Data excerpts
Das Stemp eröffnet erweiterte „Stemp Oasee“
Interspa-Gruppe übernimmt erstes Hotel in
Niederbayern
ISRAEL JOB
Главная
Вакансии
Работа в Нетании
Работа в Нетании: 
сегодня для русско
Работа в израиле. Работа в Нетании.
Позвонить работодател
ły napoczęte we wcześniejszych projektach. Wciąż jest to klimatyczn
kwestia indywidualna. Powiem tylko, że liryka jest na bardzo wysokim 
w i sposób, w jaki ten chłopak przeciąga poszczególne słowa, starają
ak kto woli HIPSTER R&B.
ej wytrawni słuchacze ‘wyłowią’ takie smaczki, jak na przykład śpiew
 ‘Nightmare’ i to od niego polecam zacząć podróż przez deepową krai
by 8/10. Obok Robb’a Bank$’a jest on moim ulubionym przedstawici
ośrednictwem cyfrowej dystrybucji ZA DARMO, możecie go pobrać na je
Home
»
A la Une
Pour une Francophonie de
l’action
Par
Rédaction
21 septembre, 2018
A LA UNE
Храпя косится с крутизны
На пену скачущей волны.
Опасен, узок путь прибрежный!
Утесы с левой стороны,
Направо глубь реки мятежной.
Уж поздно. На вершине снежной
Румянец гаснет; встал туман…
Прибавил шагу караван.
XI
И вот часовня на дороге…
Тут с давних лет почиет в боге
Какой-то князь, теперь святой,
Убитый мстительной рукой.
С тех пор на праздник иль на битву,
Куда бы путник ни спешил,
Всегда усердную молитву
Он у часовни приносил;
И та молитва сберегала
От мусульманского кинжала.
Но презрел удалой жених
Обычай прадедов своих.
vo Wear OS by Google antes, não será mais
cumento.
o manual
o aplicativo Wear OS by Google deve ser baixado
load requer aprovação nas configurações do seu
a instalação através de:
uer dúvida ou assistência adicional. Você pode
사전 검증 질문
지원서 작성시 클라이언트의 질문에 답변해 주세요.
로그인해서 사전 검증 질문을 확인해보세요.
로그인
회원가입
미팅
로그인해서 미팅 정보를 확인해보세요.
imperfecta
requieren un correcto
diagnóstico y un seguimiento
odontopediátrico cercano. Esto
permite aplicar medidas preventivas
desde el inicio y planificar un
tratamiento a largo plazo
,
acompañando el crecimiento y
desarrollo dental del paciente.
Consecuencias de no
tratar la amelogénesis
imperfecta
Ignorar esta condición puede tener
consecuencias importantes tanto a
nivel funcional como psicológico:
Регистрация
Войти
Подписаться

Work required
Verbatim reproduction is required for the line holding "Обычай прадедов своих." and for every line after it in the records, with no other line included.

Reply
Обычай прадедов своих.
vo Wear OS by Google antes, não será mais
cumento.
o manual
o aplicativo Wear OS by Google deve ser baixado
load requer aprovação nas configurações do seu
a instalação através de:
uer dúvida ou assistência adicional. Você pode
사전 검증 질문
지원서 작성시 클라이언트의 질문에 답변해 주세요.
로그인해서 사전 검증 질문을 확인해보세요.
로그인
회원가입
미팅
로그인해서 미팅 정보를 확인해보세요.
imperfecta
requieren un correcto
diagnóstico y un seguimiento
odontopediátrico cercano. Esto
permite aplicar medidas preventivas
desde el inicio y planificar un
tratamiento a largo plazo
,
acompañando el crecimiento y
desarrollo dental del paciente.
Consecuencias de no
tratar la amelogénesis
imperfecta
Ignorar esta condición puede tener
consecuencias importantes tanto a
nivel funcional como psicológico:
Регистрация
Войти
Подписаться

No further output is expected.